### About this task
Copy the entries that follow, exactly and completely.

### Record excerpts
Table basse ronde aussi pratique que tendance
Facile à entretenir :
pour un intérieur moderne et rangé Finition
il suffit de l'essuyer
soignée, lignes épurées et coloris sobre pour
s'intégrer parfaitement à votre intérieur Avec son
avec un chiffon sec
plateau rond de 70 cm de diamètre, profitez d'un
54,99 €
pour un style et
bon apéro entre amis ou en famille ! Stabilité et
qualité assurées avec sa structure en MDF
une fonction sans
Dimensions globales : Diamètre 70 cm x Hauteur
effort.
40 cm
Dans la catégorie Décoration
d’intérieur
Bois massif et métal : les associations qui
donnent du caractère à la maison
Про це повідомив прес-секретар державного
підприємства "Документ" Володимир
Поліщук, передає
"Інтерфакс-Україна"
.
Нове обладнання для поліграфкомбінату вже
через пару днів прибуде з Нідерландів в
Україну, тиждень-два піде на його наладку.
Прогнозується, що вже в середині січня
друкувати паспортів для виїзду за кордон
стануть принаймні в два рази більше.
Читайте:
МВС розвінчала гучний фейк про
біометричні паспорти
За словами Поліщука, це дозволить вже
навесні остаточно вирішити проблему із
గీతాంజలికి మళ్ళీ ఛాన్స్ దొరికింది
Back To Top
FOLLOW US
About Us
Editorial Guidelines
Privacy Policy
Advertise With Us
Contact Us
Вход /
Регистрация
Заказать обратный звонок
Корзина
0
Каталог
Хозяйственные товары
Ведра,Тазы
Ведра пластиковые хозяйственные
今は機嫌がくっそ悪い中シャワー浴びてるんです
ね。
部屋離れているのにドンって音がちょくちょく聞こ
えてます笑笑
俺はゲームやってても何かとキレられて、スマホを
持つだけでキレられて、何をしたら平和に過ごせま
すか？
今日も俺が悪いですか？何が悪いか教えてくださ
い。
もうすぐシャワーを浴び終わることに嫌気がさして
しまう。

### Solved exercise
Table basse ronde aussi pratique que tendance
Facile à entretenir :
pour un intérieur moderne et rangé Finition
il suffit de l'essuyer
soignée, lignes épurées et coloris sobre pour
s'intégrer parfaitement à votre intérieur Avec son
avec un chiffon sec
plateau rond de 70 cm de diamètre, profitez d'un
54,99 €
pour un style et
bon apéro entre amis ou en famille ! Stabilité et
qualité assurées avec sa structure en MDF
une fonction sans
Dimensions globales : Diamètre 70 cm x Hauteur
effort.
40 cm
Dans la catégorie Décoration
d’intérieur
Bois massif et métal : les associations qui
donnent du caractère à la maison
Про це повідомив прес-секретар державного
підприємства "Документ" Володимир
Поліщук, передає
"Інтерфакс-Україна"
.
Нове обладнання для поліграфкомбінату вже
через пару днів прибуде з Нідерландів в
Україну, тиждень-два піде на його наладку.
Прогнозується, що вже в середині січня
друкувати паспортів для виїзду за кордон
стануть принаймні в два рази більше.
Читайте:
МВС розвінчала гучний фейк про
біометричні паспорти
За словами Поліщука, це дозволить вже
навесні остаточно вирішити проблему із
గీతాంజలికి మళ్ళీ ఛాన్స్ దొరికింది
Back To Top
FOLLOW US
About Us
Editorial Guidelines
Privacy Policy
Advertise With Us
Contact Us
Вход /
Регистрация
Заказать обратный звонок
Корзина
0
Каталог
Хозяйственные товары
Ведра,Тазы
Ведра пластиковые хозяйственные
今は機嫌がくっそ悪い中シャワー浴びてるんです
ね。
部屋離れているのにドンって音がちょくちょく聞こ
えてます笑笑
俺はゲームやってても何かとキレられて、スマホを
持つだけでキレられて、何をしたら平和に過ごせま
すか？
今日も俺が悪いですか？何が悪いか教えてくださ
い。
もうすぐシャワーを浴び終わることに嫌気がさして
しまう。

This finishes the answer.